What to do: Reproduce the records below word for word, without the pictures.

Available data:
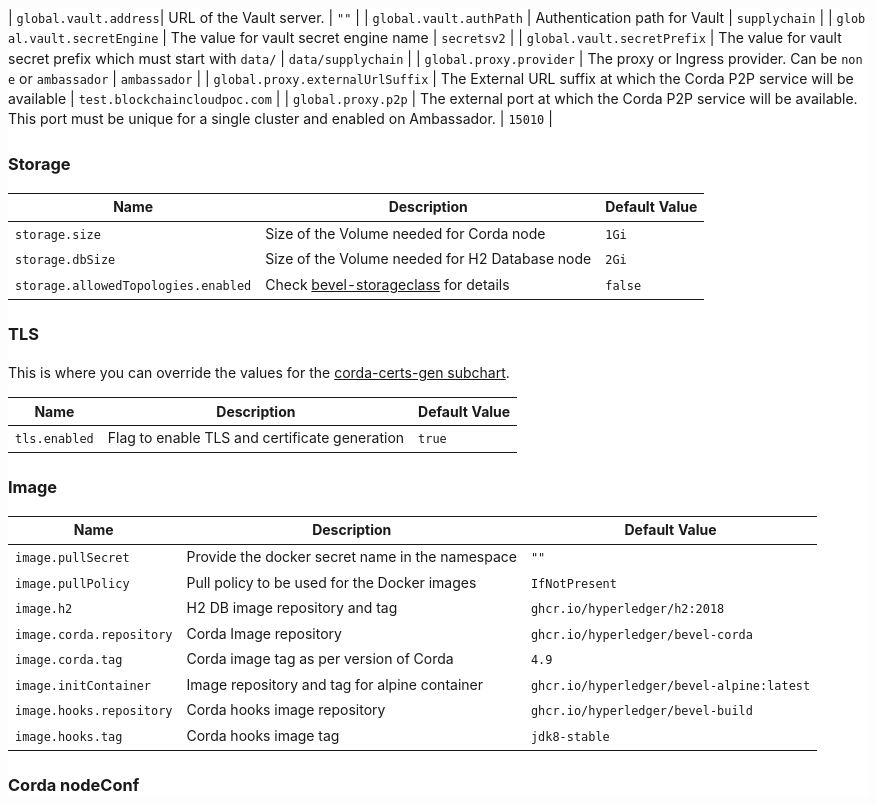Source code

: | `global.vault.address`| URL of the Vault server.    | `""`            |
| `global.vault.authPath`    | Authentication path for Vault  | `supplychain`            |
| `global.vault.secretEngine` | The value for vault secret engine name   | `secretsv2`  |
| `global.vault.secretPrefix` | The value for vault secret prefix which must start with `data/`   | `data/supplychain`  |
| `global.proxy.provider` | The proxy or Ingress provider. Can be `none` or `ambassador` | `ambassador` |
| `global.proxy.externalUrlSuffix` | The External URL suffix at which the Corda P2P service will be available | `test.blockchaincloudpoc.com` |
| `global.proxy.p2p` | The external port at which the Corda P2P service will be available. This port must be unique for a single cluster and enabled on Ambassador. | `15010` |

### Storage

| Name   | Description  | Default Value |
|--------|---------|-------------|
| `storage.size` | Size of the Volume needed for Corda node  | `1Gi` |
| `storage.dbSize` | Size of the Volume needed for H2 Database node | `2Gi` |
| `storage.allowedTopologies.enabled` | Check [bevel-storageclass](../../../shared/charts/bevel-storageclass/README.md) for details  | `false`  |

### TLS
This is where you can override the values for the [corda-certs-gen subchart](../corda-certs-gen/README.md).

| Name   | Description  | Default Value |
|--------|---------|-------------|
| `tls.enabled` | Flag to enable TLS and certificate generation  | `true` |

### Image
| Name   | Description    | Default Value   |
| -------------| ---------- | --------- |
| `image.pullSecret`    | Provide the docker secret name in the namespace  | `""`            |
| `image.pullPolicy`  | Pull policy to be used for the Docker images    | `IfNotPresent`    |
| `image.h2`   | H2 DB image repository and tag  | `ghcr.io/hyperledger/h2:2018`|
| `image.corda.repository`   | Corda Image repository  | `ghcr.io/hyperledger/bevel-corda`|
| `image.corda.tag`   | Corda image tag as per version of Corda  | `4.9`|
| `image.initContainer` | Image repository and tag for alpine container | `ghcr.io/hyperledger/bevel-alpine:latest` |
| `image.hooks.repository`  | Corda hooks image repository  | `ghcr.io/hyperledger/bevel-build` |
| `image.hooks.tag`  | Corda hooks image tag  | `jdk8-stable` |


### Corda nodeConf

Solution:
Source code

: | `global.vault.address`| URL of the Vault server.    | `""`            |
| `global.vault.authPath`    | Authentication path for Vault  | `supplychain`            |
| `global.vault.secretEngine` | The value for vault secret engine name   | `secretsv2`  |
| `global.vault.secretPrefix` | The value for vault secret prefix which must start with `data/`   | `data/supplychain`  |
| `global.proxy.provider` | The proxy or Ingress provider. Can be `none` or `ambassador` | `ambassador` |
| `global.proxy.externalUrlSuffix` | The External URL suffix at which the Corda P2P service will be available | `test.blockchaincloudpoc.com` |
| `global.proxy.p2p` | The external port at which the Corda P2P service will be available. This port must be unique for a single cluster and enabled on Ambassador. | `15010` |

### Storage

| Name   | Description  | Default Value |
|--------|---------|-------------|
| `storage.size` | Size of the Volume needed for Corda node  | `1Gi` |
| `storage.dbSize` | Size of the Volume needed for H2 Database node | `2Gi` |
| `storage.allowedTopologies.enabled` | Check [bevel-storageclass](../../../shared/charts/bevel-storageclass/README.md) for details  | `false`  |

### TLS
This is where you can override the values for the [corda-certs-gen subchart](../corda-certs-gen/README.md).

| Name   | Description  | Default Value |
|--------|---------|-------------|
| `tls.enabled` | Flag to enable TLS and certificate generation  | `true` |

### Image
| Name   | Description    | Default Value   |
| -------------| ---------- | --------- |
| `image.pullSecret`    | Provide the docker secret name in the namespace  | `""`            |
| `image.pullPolicy`  | Pull policy to be used for the Docker images    | `IfNotPresent`    |
| `image.h2`   | H2 DB image repository and tag  | `ghcr.io/hyperledger/h2:2018`|
| `image.corda.repository`   | Corda Image repository  | `ghcr.io/hyperledger/bevel-corda`|
| `image.corda.tag`   | Corda image tag as per version of Corda  | `4.9`|
| `image.initContainer` | Image repository and tag for alpine container | `ghcr.io/hyperledger/bevel-alpine:latest` |
| `image.hooks.repository`  | Corda hooks image repository  | `ghcr.io/hyperledger/bevel-build` |
| `image.hooks.tag`  | Corda hooks image tag  | `jdk8-stable` |


### Corda nodeConf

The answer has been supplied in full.